One of the biggest gold nuggets found in modern times in Northern California's historic Gold Country is going up for sale.
Weighing in at 6.07 pounds, the Butte Nugget is expected to carry a price tag of $350,000.
The San Francisco Chronicle reported Wednesday that the nugget's finder asked dealer Don Kagin to keep his name and the location of the discovery secret.
What's known is that a gold hunter found it in July on public land in the Butte County mountains. Prospecting for gold is legal on most public lands in the state.

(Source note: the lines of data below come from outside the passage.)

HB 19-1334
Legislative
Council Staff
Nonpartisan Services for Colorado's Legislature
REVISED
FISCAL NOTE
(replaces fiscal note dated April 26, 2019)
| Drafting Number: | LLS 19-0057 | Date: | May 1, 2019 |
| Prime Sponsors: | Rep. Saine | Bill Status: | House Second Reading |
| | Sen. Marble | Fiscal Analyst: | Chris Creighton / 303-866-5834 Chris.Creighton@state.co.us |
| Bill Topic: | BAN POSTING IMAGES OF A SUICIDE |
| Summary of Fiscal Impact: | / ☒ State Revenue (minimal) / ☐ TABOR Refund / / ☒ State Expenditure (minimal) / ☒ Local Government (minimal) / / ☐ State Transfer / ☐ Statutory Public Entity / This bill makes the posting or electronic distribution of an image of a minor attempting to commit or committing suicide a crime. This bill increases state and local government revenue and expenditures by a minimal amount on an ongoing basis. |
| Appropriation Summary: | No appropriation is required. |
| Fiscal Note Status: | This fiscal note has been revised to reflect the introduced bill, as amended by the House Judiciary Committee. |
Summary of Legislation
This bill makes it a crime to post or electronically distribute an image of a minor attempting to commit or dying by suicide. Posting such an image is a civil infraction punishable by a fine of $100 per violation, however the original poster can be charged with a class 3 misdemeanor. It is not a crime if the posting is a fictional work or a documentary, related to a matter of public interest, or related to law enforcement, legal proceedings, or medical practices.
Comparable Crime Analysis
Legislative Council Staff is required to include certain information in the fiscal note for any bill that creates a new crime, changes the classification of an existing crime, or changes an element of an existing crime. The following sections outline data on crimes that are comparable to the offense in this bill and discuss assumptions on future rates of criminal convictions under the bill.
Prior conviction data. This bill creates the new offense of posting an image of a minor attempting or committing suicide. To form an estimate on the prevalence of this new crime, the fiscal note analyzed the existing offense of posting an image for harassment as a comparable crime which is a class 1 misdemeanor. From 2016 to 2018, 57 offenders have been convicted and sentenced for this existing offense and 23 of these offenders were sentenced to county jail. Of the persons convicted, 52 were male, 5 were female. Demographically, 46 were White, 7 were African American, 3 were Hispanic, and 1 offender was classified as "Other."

David McCarthy, a coin and rare-minerals expert, told the Chronicle that he took a blindfolded ride to the site of the discovery so he would be satisfied the nugget was genuine.
The gold chunk will be unveiled Thursday at the San Francisco Fall Antiques Show.

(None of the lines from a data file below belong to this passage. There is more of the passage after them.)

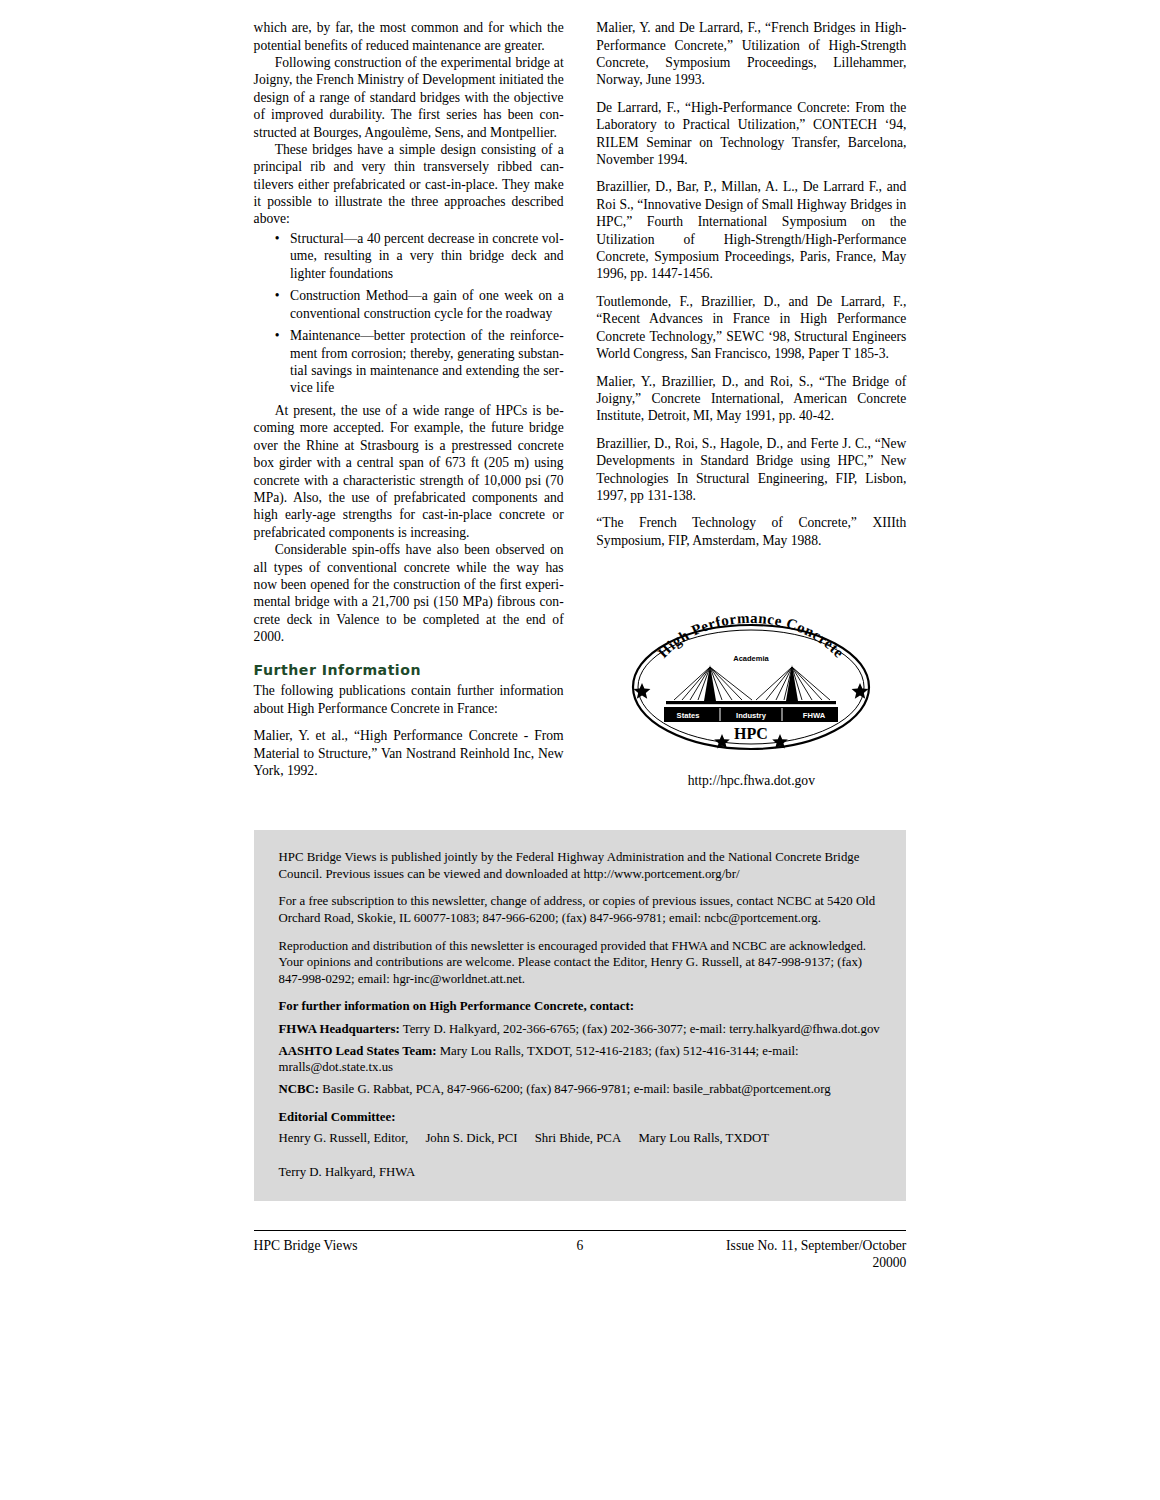which are, by far, the most common and for which the potential benefits of reduced maintenance are greater.
Following construction of the experimental bridge at Joigny, the French Ministry of Development initiated the design of a range of standard bridges with the objective of improved durability. The first series has been constructed at Bourges, Angoulème, Sens, and Montpellier.
These bridges have a simple design consisting of a principal rib and very thin transversely ribbed cantilevers either prefabricated or cast-in-place. They make it possible to illustrate the three approaches described above:
Structural—a 40 percent decrease in concrete volume, resulting in a very thin bridge deck and lighter foundations
Construction Method—a gain of one week on a conventional construction cycle for the roadway
Maintenance—better protection of the reinforcement from corrosion; thereby, generating substantial savings in maintenance and extending the service life
At present, the use of a wide range of HPCs is becoming more accepted. For example, the future bridge over the Rhine at Strasbourg is a prestressed concrete box girder with a central span of 673 ft (205 m) using concrete with a characteristic strength of 10,000 psi (70 MPa). Also, the use of prefabricated components and high early-age strengths for cast-in-place concrete or prefabricated components is increasing.
Considerable spin-offs have also been observed on all types of conventional concrete while the way has now been opened for the construction of the first experimental bridge with a 21,700 psi (150 MPa) fibrous concrete deck in Valence to be completed at the end of 2000.
Further Information
The following publications contain further information about High Performance Concrete in France:
Malier, Y. et al., “High Performance Concrete - From Material to Structure,” Van Nostrand Reinhold Inc, New York, 1992.
Malier, Y. and De Larrard, F., “French Bridges in High-Performance Concrete,” Utilization of High-Strength Concrete, Symposium Proceedings, Lillehammer, Norway, June 1993.
De Larrard, F., “High-Performance Concrete: From the Laboratory to Practical Utilization,” CONTECH ‘94, RILEM Seminar on Technology Transfer, Barcelona, November 1994.
Brazillier, D., Bar, P., Millan, A. L., De Larrard F., and Roi S., “Innovative Design of Small Highway Bridges in HPC,” Fourth International Symposium on the Utilization of High-Strength/High-Performance Concrete, Symposium Proceedings, Paris, France, May 1996, pp. 1447-1456.
Toutlemonde, F., Brazillier, D., and De Larrard, F., “Recent Advances in France in High Performance Concrete Technology,” SEWC ‘98, Structural Engineers World Congress, San Francisco, 1998, Paper T 185-3.
Malier, Y., Brazillier, D., and Roi, S., “The Bridge of Joigny,” Concrete International, American Concrete Institute, Detroit, MI, May 1991, pp. 40-42.
Brazillier, D., Roi, S., Hagole, D., and Ferte J. C., “New Developments in Standard Bridge using HPC,” New Technologies In Structural Engineering, FIP, Lisbon, 1997, pp 131-138.
“The French Technology of Concrete,” XIIIth Symposium, FIP, Amsterdam, May 1988.
High Performance Concrete Academia States Industry FHWA HPC
http://hpc.fhwa.dot.gov
HPC Bridge Views is published jointly by the Federal Highway Administration and the National Concrete Bridge Council. Previous issues can be viewed and downloaded at http://www.portcement.org/br/
For a free subscription to this newsletter, change of address, or copies of previous issues, contact NCBC at 5420 Old Orchard Road, Skokie, IL 60077-1083; 847-966-6200; (fax) 847-966-9781; email: ncbc@portcement.org.
Reproduction and distribution of this newsletter is encouraged provided that FHWA and NCBC are acknowledged. Your opinions and contributions are welcome. Please contact the Editor, Henry G. Russell, at 847-998-9137; (fax) 847-998-0292; email: hgr-inc@worldnet.att.net.
For further information on High Performance Concrete, contact:
FHWA Headquarters: Terry D. Halkyard, 202-366-6765; (fax) 202-366-3077; e-mail: terry.halkyard@fhwa.dot.gov
AASHTO Lead States Team: Mary Lou Ralls, TXDOT, 512-416-2183; (fax) 512-416-3144; e-mail: mralls@dot.state.tx.us
NCBC: Basile G. Rabbat, PCA, 847-966-6200; (fax) 847-966-9781; e-mail: basile_rabbat@portcement.org
Editorial Committee:
Henry G. Russell, Editor, John S. Dick, PCI Shri Bhide, PCA Mary Lou Ralls, TXDOT Terry D. Halkyard, FHWA
HPC Bridge Views
6
Issue No. 11, September/October 20000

Prospectors found many giant gold nuggets in California's 19th century Gold Rush days. That includes a 54-pound gold chunk found in Butte County in 1859. The Chronicle said its research shows it has been decades since a report of anyone discovering a rock of 6 pounds or over in California.

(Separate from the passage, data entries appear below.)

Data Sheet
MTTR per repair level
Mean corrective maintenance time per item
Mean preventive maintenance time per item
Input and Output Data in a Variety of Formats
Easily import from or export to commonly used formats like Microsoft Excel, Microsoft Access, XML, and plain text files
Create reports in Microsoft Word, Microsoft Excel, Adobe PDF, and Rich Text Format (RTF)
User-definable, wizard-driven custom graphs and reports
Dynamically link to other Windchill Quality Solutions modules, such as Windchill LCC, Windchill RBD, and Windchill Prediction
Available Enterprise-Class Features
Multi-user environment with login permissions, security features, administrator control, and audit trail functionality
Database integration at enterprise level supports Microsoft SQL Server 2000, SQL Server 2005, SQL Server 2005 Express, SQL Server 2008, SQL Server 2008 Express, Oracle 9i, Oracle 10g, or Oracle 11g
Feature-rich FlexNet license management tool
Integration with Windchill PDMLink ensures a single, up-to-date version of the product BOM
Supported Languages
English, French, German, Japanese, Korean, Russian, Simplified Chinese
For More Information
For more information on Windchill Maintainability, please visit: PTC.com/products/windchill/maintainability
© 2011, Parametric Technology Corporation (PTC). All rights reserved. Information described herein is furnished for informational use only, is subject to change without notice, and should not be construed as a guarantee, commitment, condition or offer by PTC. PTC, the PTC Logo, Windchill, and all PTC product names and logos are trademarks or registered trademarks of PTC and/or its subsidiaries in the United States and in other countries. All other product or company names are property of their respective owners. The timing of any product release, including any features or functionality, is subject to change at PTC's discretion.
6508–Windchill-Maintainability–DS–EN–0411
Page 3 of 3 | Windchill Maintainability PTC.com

The finder of the Butte Nugget used a metal detector and told colleagues he initially thought he had come across a pipe or some other "big piece of trash" underground, part-time local prospector Bob Van Camp told the Chico Enterprise-Record.
Worried that the strong reading on the metal detector would mask any signal from surrounding gold nuggets, the man decided to dig it up, said Van Camp, who filmed himself briefly holding the Butte Nugget.